• OBJETIVOS:
1. Liste as ocupações que o texto sobre o Dia da Sinceridade cita como exemplos de gente que passa o dia mentindo para conservar os honorários.
2. Prossiga o texto sobre o Dia da Sinceridade a partir do ponto em que ele termina.

• TRECHO FORNECIDO:

Vocês queiram perdoar, sim? Queiram perdoar, mas vamos continuar
imaginando coisas sobre o "Dia da Sinceridade", cujo bolamos em momento
dos mais inspirados, escudados que estávamos na certeza de que dias como
o "Dia das Progenitoras", "Dia da Reconciliação", "Dia do Papai" e
outros de some-nos não tinham a menor importância do ponto de vista
cívico, e, sim, do ponto de vista comercial.
Com aquela disposição de que sempre nos munimos, quando se trata de
auxiliar o próximo a ter idéias mais felizes, bolamos o "Dia da
Sinceridade", que não tem o mínimo cunho comercial e — muito pelo
contrário — ajuda os leitores que aderirem a burilar o caráter, elemento
da personalidade de cada um que — segundo Tia Zulmira — está para a
consciência do indivíduo assim como a gomalina está para a cabeleira do
Al Neto.
O "Dia da Sinceridade" lavará a alma de muita gente, mesmo essa gente
inibida que passa o dia mentindo para conservar os honorários, tais como
garotas-propaganda, locutores de rádio, ministros de Estado, vendedores
ambulantes e cronistas mundanos. Isto para somente citarmos classes
mais ou menos definidas dentro do panorama da insinceridade nacional e —
por que não? — internacional.
No "Dia da Sinceridade", talvez para evitar futuros aborrecimentos, não
seria conveniente visitar parentes, mas seria de boa monta entrar na
Câmara dos Deputados e conversar um pouco com o deputado em quem
votamos. Seria de bom alvitre também ligar o rádio para a Rádio Mundial e
ouvir as pregações do Irmão Alziro Zarur.
Somos de opinião que um dia assim viria descomplexar (ou será
extracomplexar? Verifique aí, Osvaldo) diversas classes trabalhadoras,
como, por exemplo, a classe dos que vendem calçados. Isto é um exemplo,
conforme vocês podem notar, trazido assim a esmo, só para melhor
esclarecer a massa ignara.

• MATERIAL FORNECIDO:
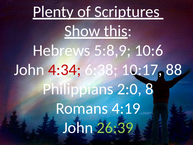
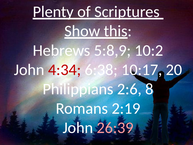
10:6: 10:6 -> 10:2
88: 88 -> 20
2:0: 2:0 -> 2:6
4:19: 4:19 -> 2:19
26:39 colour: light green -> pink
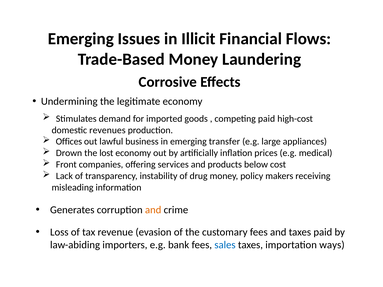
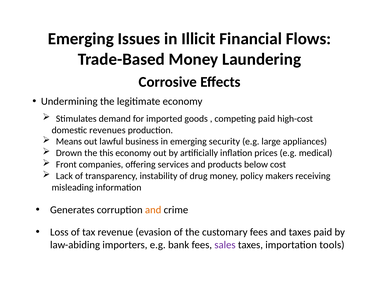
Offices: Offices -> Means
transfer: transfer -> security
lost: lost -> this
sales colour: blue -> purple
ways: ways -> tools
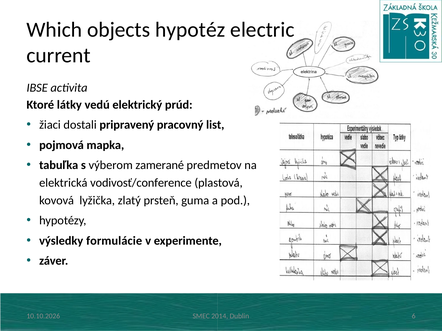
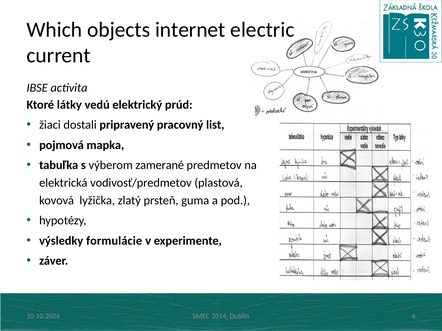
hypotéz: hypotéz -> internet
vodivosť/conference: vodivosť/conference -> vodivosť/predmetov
---
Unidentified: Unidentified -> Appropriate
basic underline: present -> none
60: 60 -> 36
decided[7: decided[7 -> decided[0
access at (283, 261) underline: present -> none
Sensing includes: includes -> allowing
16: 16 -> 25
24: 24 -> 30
* * *
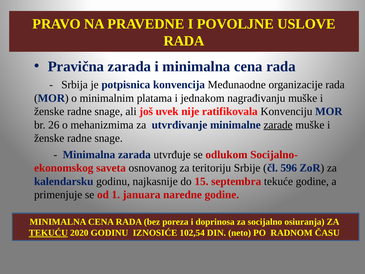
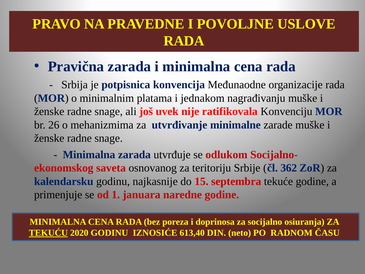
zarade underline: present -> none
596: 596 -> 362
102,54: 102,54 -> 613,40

• RESPOSTAS POR TAREFA:
1.
- garotas-propaganda
- locutores de rádio
- ministros de Estado
- vendedores ambulantes
- cronistas mundanos

2.
Os vendedores de sapatos que, conforme tão bem assinalou o poeta
Vinícius de Moraes, parecem Madalenas arrependidas pedindo perdão pelos
sapatos, já que se ajoelham na frente do freguês para experimentá-los
(não os fregueses, mas os sapatos), vivem na insinceridade. No entanto,
vitoriosa a idéia do "Dia da Sinceridade", mesmo em sua postura
costumeira, e talvez por causa dela, diriam para a dama elegante que
insiste em comprar o sapato de couro de camelo: — Madame, não vai nessa.
Esse camelo nasceu cavalo.
O modelo é uma fábrica de calos e o sapato entorta mais que boca de
cantor de tango. A senhora compradora não se espantaria, pois era o dia
supracitado, e agradeceria com um sorriso, não sem antes botar na mão do
vendedor uma nota de duzentas pratas, aconselhando:
— Vá a um dentista, nego. Daqui de cima é que se tem uma idéia panorâmica de suas cáries.
O vendedor faria uma reverência, já de pé, e antes que a freguesa fosse embora, perguntaria risonho:
— A senhora não quer examinar a nossa coleção de ferraduras?
Grande dia, companheiros, o "Dia da Sinceridade".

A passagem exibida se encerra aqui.